2. **Automated Model Training**:
   - Integrates with AutoGluon for model training, selection, and optimization.
   - Handles tasks such as binary classification, multiclass classification, regression, and survival.

#### Example Usage

```python
from jarvais.trainer import TrainerSupervised

trainer = TrainerSupervised(task='binary', output_dir='./trainer_outputs')
trainer.run(data=data, target_variable='target', save_data=True)
```

#### Example Output

```bash
Training fold 1/5...  
Fold 1 score: `0.8467207586933614`

Training fold 2/5...  
Fold 2 score: `0.8487846136306914`
...
```

##### Model Leaderboard
Displays values in `mean [min, max]` format across training folds.

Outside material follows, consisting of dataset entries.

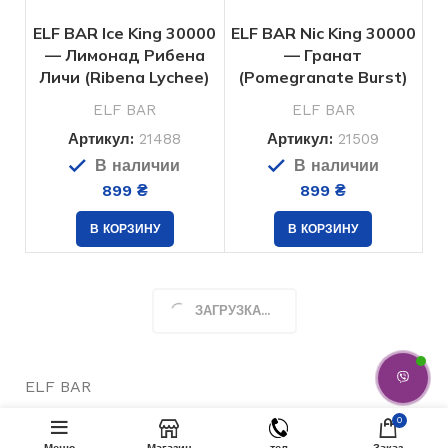
ELF BAR Ice King 30000
ELF BAR Nic King 30000
— Лимонад Рибена
— Гранат
Личи (Ribena Lychee)
(Pomegranate Burst)
ELF BAR
ELF BAR
Артикул:
21488
Артикул:
21509
В наличии
В наличии
899
₴
899
₴
В КОРЗИНУ
В КОРЗИНУ
ЗАГРУЗКА...
ELF BAR
0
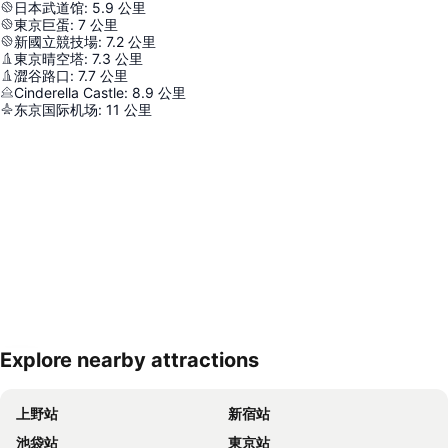
日本武道馆
:
5.9
公里
東京巨蛋
:
7
公里
新國立競技場
:
7.2
公里
東京晴空塔
:
7.3
公里
澀谷路口
:
7.7
公里
Cinderella Castle
:
8.9
公里
东京国际机场
:
11
公里
Explore nearby attractions
展開地圖
上野站
新宿站
池袋站
東京站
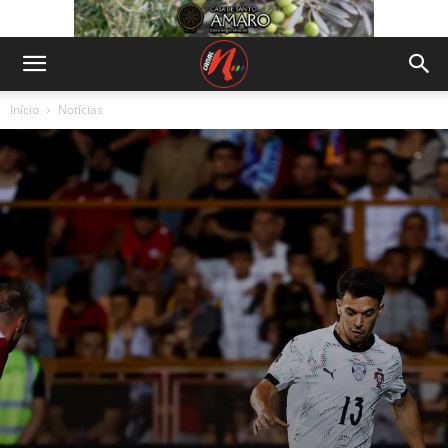
Início
Notícias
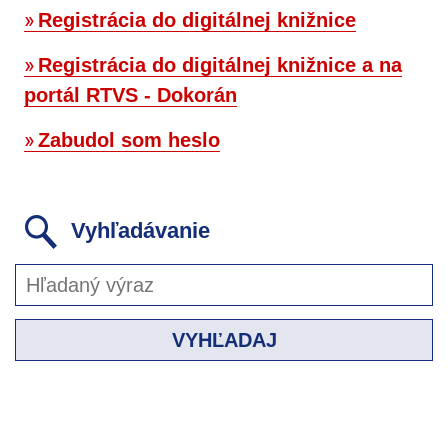
Registrácia do digitálnej knižnice
Registrácia do digitálnej knižnice a na
portál RTVS - Dokorán
Zabudol som heslo
Vyhľadávanie
VYHĽADAJ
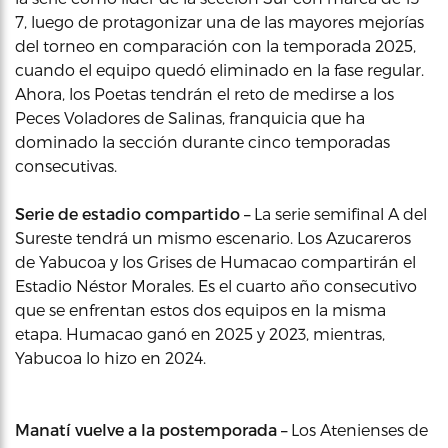
7, luego de protagonizar una de las mayores mejorías
del torneo en comparación con la temporada 2025,
cuando el equipo quedó eliminado en la fase regular.
Ahora, los Poetas tendrán el reto de medirse a los
Peces Voladores de Salinas, franquicia que ha
dominado la sección durante cinco temporadas
consecutivas.
Serie de estadio compartido –
La serie semifinal A del
Sureste tendrá un mismo escenario. Los Azucareros
de Yabucoa y los Grises de Humacao compartirán el
Estadio Néstor Morales. Es el cuarto año consecutivo
que se enfrentan estos dos equipos en la misma
etapa. Humacao ganó en 2025 y 2023, mientras,
Yabucoa lo hizo en 2024.
Manatí vuelve a la postemporada –
Los Atenienses de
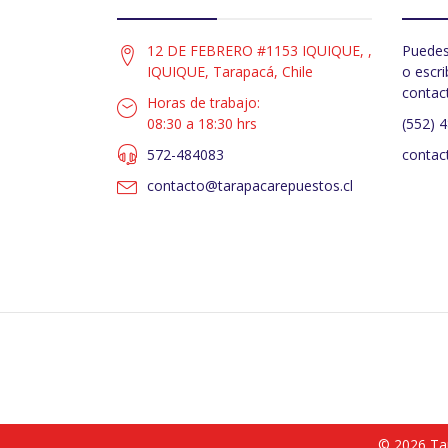
12 DE FEBRERO #1153 IQUIQUE, ,
Puedes
IQUIQUE, Tarapacá, Chile
o escri
contac
Horas de trabajo:
08:30 a 18:30 hrs
(552) 
572-484083
contac
contacto@tarapacarepuestos.cl
© 2026 Ta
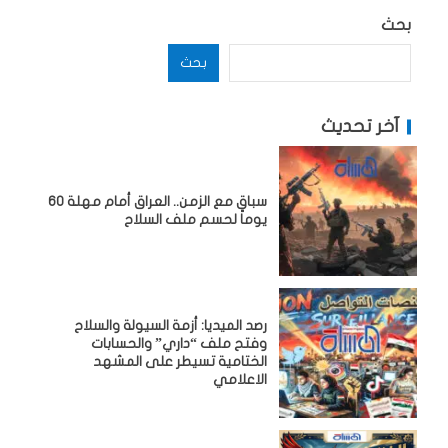
بحث
بحث
آخر تحديث
سباق مع الزمن.. العراق أمام مهلة 60
يوماً لحسم ملف السلاح
رصد الميديا: أزمة السيولة والسلاح
وفتح ملف “داري” والحسابات
الختامية تسيطر على المشهد
الاعلامي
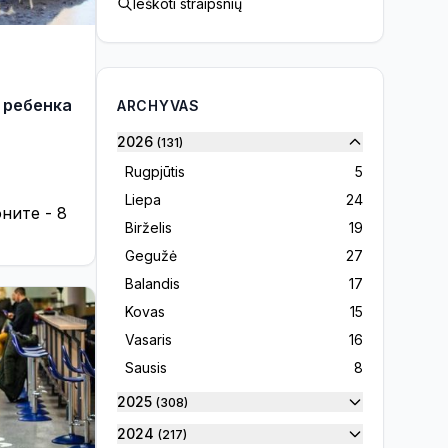
Ieškoti straipsnių
 ребенка
ARCHYVAS
2026
(131)
Rugpjūtis
5
Liepa
24
ните - 8
Birželis
19
Gegužė
27
Balandis
17
Kovas
15
Vasaris
16
Sausis
8
2025
(308)
2024
(217)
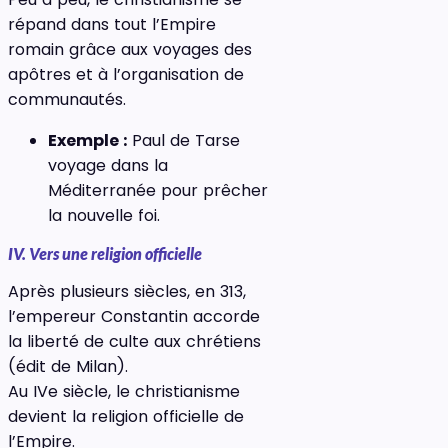
répand dans tout l’Empire
romain grâce aux voyages des
apôtres et à l’organisation de
communautés.
Exemple :
Paul de Tarse
voyage dans la
Méditerranée pour prêcher
la nouvelle foi.
IV. Vers une religion officielle
Après plusieurs siècles, en 313,
l’empereur Constantin accorde
la liberté de culte aux chrétiens
(édit de Milan).
Au IVe siècle, le christianisme
devient la religion officielle de
l’Empire.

| **Model**             | **Score Test**               | **Score Val**               | **Score Train**             |
|------------------------|------------------------------|------------------------------|------------------------------|
| **WeightedEnsemble_L2** | AUROC: 0.82 [0.82, 0.83]     | AUROC: 0.85 [0.85, 0.85]     | AUROC: 1.0 [1.0, 1.0]        |
|                        | F1: 0.13 [0.11, 0.14]        | F1: 0.09 [0.07, 0.12]        | F1: 0.95 [0.9, 1.0]          |
|                        | AUPRC: 0.48 [0.45, 0.52]     | AUPRC: 0.47 [0.44, 0.49]     | AUPRC: 0.96 [0.91, 1.0]      |
| **ExtraTreesGini**      | AUROC: 0.82 [0.82, 0.82]     | AUROC: 0.84 [0.84, 0.84]     | AUROC: 1.0 [1.0, 1.0]        |
|                        | F1: 0.21 [0.19, 0.22]        | F1: 0.16 [0.14, 0.18]        | F1: 1.0 [1.0, 1.0]           |
|                        | AUPRC: 0.45 [0.45, 0.45]     | AUPRC: 0.43 [0.41, 0.45]     | AUPRC: 1.0 [1.0, 1.0]        |

### Explainer Module

The **Explainer** module is designed to evaluate trained models by generating diagnostic plots, auditing bias, and producing comprehensive reports. It supports various supervised learning tasks, including classification, regression, and survival models. 

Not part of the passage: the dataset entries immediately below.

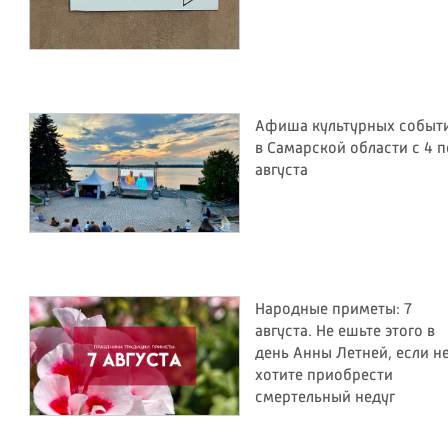
Афиша культурных событ
в Самарской области с 4 п
августа
Народные приметы: 7
августа. Не ешьте этого в
день Анны Летней, если н
хотите приобрести
смертельный недуг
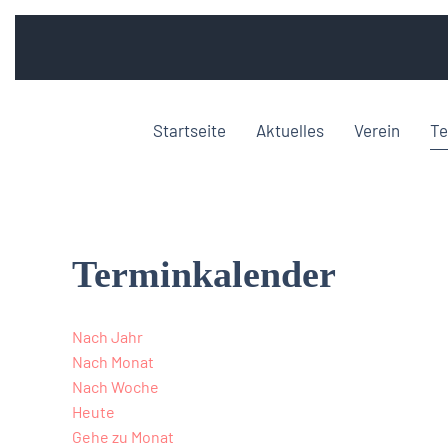
Startseite
Aktuelles
Verein
Te
Terminkalender
Nach Jahr
Nach Monat
Nach Woche
Heute
Gehe zu Monat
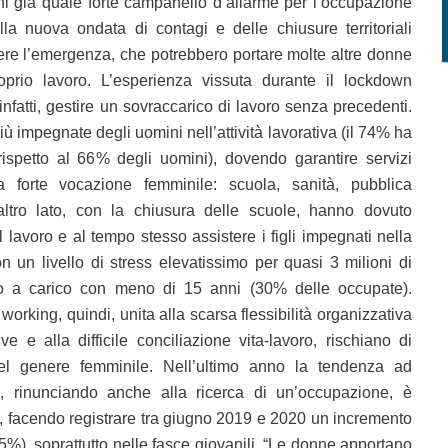
ni già quale forte campanello d’allarme per l’occupazione
lla nuova ondata di contagi e delle chiusure territoriali
ere l’emergenza, che potrebbero portare molte altre donne
prio lavoro. L’esperienza vissuta durante il lockdown
 infatti, gestire un sovraccarico di lavoro senza precedenti.
iù impegnate degli uomini nell’attività lavorativa (il 74% ha
rispetto al 66% degli uomini), dovendo garantire servizi
 a forte vocazione femminile: scuola, sanità, pubblica
altro lato, con la chiusura delle scuole, hanno dovuto
 lavoro e al tempo stesso assistere i figli impegnati nella
on un livello di stress elevatissimo per quasi 3 milioni di
lio a carico con meno di 15 anni (30% delle occupate).
orking, quindi, unita alla scarsa flessibilità organizzativa
ve e alla difficile conciliazione vita-lavoro, rischiano di
el genere femminile. Nell’ultimo anno la tendenza ad
o, rinunciando anche alla ricerca di un’occupazione, è
, facendo registrare tra giugno 2019 e 2020 un incremento
,5%), soprattutto nelle fasce giovanili. “Le donne apportano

The module provides an easy-to-use interface for model diagnostics, bias analysis, and feature importance visualization, facilitating deeper insights into the model's performance and fairness.


#### Features

- **Diagnostic Plots**: Generates performance diagnostics, including classification metrics, regression plots, and SHAP value visualizations.
- **Bias Audit**: Identifies potential biases in model predictions with respect to sensitive features.
- **Feature Importance**: Calculates and visualizes feature importance using permutation importance or model-specific methods.
- **Comprehensive Reports**: Creates a detailed PDF report summarizing all diagnostic results.

#### Example Usage

```python
from jarvais.explainer import Explainer

# Prefered method is to initialize from trainer
exp = Explainer.from_trainer(trainer)
exp.run()
```

#### Output Files:

The **Explainer** module generates the following files and directories:

- **explainer_report.pdf**: A PDF report summarizing the model diagnostics, bias audit results, and feature importance.
- **bias/**: Contains CSV files with bias metrics for different sensitive features.
- **figures/**: Contains diagnostic plots for model evaluation and feature importance.
  - `confusion_matrix.png`: Visual representation of the model’s confusion matrix.
  - `feature_importance.png`: A plot visualizing the importance of features used by the model.
  - `model_evaluation.png`: A visual summary of model evaluation.
  - `shap_barplot.png`: SHAP value bar plot for model interpretability.
  - `shap_heatmap.png`: SHAP value heatmap for model interpretability.